• Every year, World Meteorological Day is celebrated globally on 23rd March.
  • Earlier in October, 2021, the World Meteorological Organization (WMO) released the State of Climate Services report 2021.
  • The World Meteorological Organization (WMO) is an intergovernmental organization with a membership of 192 Member States and Territories.
  • India is a member of WMO.
  • It originated from the International Meteorological Organization (IMO), which was established after the 1873 Vienna International Meteorological Congress.
  • Established by the ratification of the WMO Convention on 23rd March 1950, WMO became the specialized agency of the United Nations for meteorology (weather and climate), operational hydrology and related geophysical sciences.’
  • WMO is headquartered in Geneva, Switzerland.

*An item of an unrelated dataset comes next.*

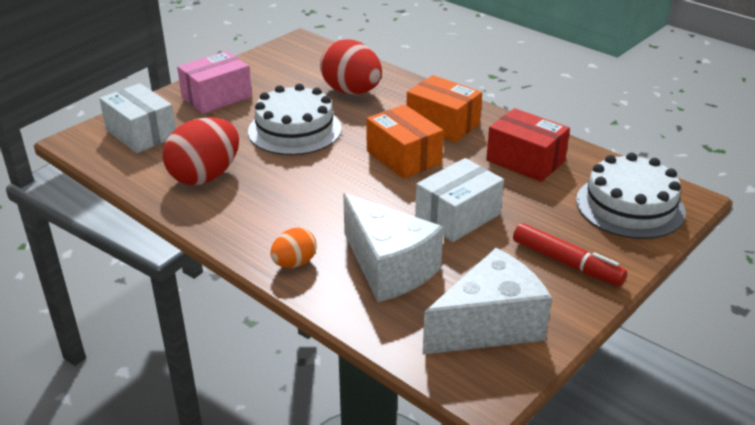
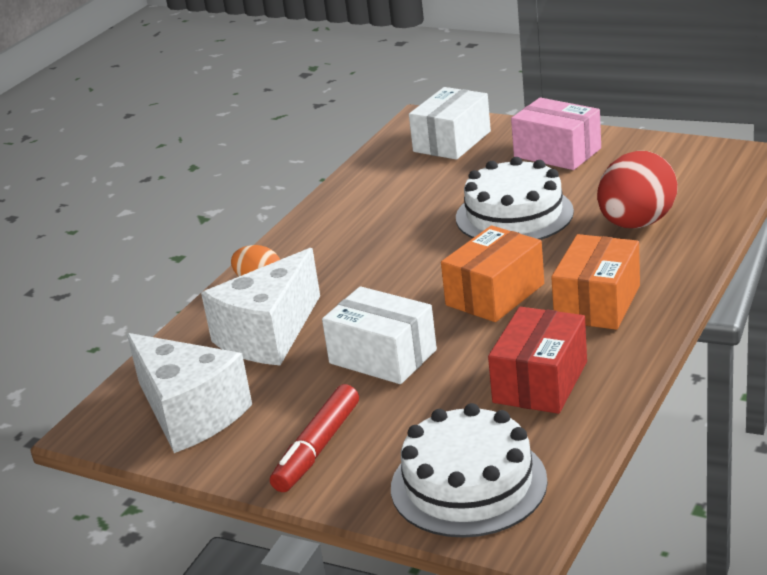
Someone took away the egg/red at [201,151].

Key Highlights of the World Meteorological Day

  • The day is celebrated to commemorate the establishment of the World Meteorological Organization (WMO), which was created in 1950.
  • Being celebrated since 1961, the day is also observed to make people aware of their role in protecting Earth’s atmosphere.
  • Early warning and early action – it emphasises the critical necessity of hydrometeorological and climate information for disaster risk reduction.
  • A disaster related to a weather, climate or water hazard occurred every day on average over the past 50 years – killing 115 people and causing USD 202 million in losses daily.
  • According to the WMO Atlas of Mortality and Economic Losses from Weather, Climate and Water Extremes (1970 – 2019), there were more than 11, 000 reported disasters attributed to these hazards globally.
  • The number of disasters has increased by a factor of five over the 50-year period, driven by climate change more extreme weather and improved reporting.
  • The frequency and intensity of extreme weather events is set to rise due to more and more greenhouse gases being added to the atmosphere every year, resulting in warming.
  • The number of severe cyclones over the Arabian Sea has risen by 1 per decade and maximum temperature has increased by 0.99 degree C since 1901 in India – small numbers that are big when it comes to weather.
  • There is a significant rise in heavy rainfall events also over India.

Way Forward

  • Greater coordination between national meteorological and hydrological services, disaster management authorities and development agencies are fundamental to better prevention, preparedness and response.
  • There is a need to increase investment during the coming five years to improve the quality of the services and related infrastructures, especially in the LDC and SIDS countries.